Structural and Functional Aspects of G-quadruplex (G4) Structures and Pathogenicity Islands (PAIs).

(A) Schematic representation of a guanine tetrad stabilized by Hoogsten base pairing and a positively charged central ion, illustrating the key elements of G4 structures. (B) Structural heterogeneity of G4s. G-quadruplex structures exhibit polymorphism and can be categorized into different families, such as parallel or antiparallel, based on the orientation of the DNA strands. They can fold either intramolecularly or intermolecularly, leading to diverse structural configurations. (C) General sequence formula for G4s, highlighting the repeated occurrence of guanine-rich sequences that form G-quartets. (D) Regulatory roles of G-quadruplexes in transcription. G4 structures can regulate transcription by blocking RNA polymerase from binding to promoter sequences or aiding in single-stranded DNA (ssDNA) formation, thereby enhancing transcription. (E) General structure of PAI. PAIs are characteristic regions of DNA found within the genomes of pathogenic bacteria, distinguishing them from nonpathogenic strains of the same or related species. Repeat sequences are DNA segments duplicated within the PAI and can serve as recognition sites for various enzymes involved in the integration and excision of the PAI from the bacterial chromosome. tRNA genes act as anchor points for the insertion of foreign DNA acquired through horizontal gene transfer. Virulence genes encode proteins or factors that play crucial roles in the virulence and pathogenicity of the bacterium, contributing to adhesion, invasion, immune evasion, toxin production, or other pathogenic mechanisms. Insertion elements include transposons, bacteriophages, or plasmids, enabling the PAI to be transferred between bacterial cells and potentially disseminated to different strains or species.

Analysis of Pathogenicity Islands (PAIs) and G-quadruplexes (G4s) in Pathogen Genomes.
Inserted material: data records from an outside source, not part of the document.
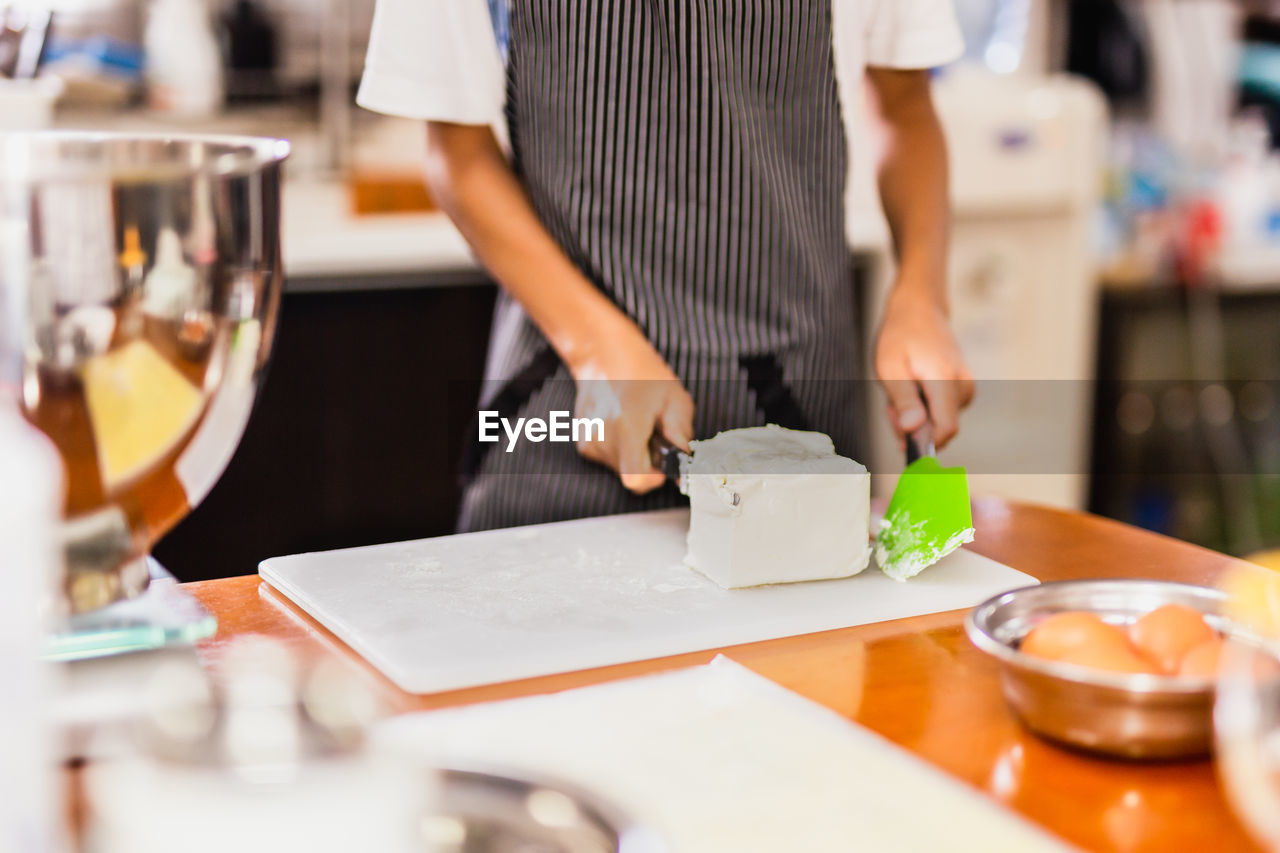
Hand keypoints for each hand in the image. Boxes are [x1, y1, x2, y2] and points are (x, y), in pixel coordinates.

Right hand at [566, 317, 693, 492]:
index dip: (653, 480)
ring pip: (620, 468)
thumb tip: (686, 461)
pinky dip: (621, 448)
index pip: (636, 479)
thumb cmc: (640, 371)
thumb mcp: (674, 397)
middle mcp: (603, 437)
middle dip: (648, 462)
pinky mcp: (583, 444)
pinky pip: (609, 459)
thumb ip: (682, 433)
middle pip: (630, 475)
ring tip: (637, 425)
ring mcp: (589, 442)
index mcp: (627, 426)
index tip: (663, 468)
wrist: (602, 354)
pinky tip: (623, 424)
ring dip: (635, 454)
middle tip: (653, 435)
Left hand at [874, 286, 973, 449]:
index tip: (903, 447)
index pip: (946, 429)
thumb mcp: (890, 368)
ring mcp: (966, 388)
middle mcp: (963, 386)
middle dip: (912, 427)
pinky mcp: (964, 389)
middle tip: (891, 407)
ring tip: (900, 392)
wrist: (920, 309)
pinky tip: (912, 391)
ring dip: (915, 417)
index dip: (925, 445)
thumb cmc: (901, 335)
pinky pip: (942, 412)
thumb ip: (903, 401)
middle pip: (939, 429)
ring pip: (939, 423)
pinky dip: (923, 409)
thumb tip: (913, 430)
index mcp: (945, 380)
(A) Phylogenetic analysis of pathogen genomes based on 89 bacterial strains, showing the evolutionary relationships among species. Additional genomic information, including genome size, GC content, rRNA density, tRNA density, and PAI length, is provided. The same color indicates the same species. (B) Genomic location of specific PAIs in bacterial genomes, divided into ten regions. PAIs are represented by green triangles, and their names are indicated. The tRNA insertion sites are also marked. (c) Heatmap illustrating the relative abundance of G4s in bacterial genomes, divided into ten regions. Red indicates a higher relative abundance, while blue indicates a lower relative abundance. (D & E) Correlation analysis between the number of G4s, the frequency of G4s and GC content in various genomic features, including the whole genome, genes, promoters, rRNA, and tRNA.

Putative Origin and Functional Annotation of G-quadruplexes (G4s) within Pathogenicity Islands (PAIs) in Escherichia coli.

(A-E) Comparison of GC content (left panel) and GC frequency (right panel) between the genome and pathogenicity islands (PAIs), categorized into five regions (20%-30%, 30%-40%, 40%-50%, 50%-60%, and 60%-70%). */**/***/**** indicates significant difference (p < 0.05/0.01/0.001/0.0001). (F) Hypotheses on the origin of G4 structures within PAIs, involving gene horizontal transfer mechanisms (conjugation, transduction, and transformation). (G) Evolutionary relatedness of 10 types of PAIs (categorized into six main categories) in E. coli strains. (H & I) Examples of G4 structures within PAIs in E. coli strains. The grey bar represents the virulence region, the red box indicates a virulence gene, the blue box represents an insertion site region or repeat, the green box denotes an integrase, the purple triangle indicates a tRNA insertion site, and the yellow triangle indicates an effector. (J &K) Functional annotation analysis of G4-covered genes within PAIs in two E. coli strains, including biological process (BP), cellular component (CC), and molecular function (MF) categories.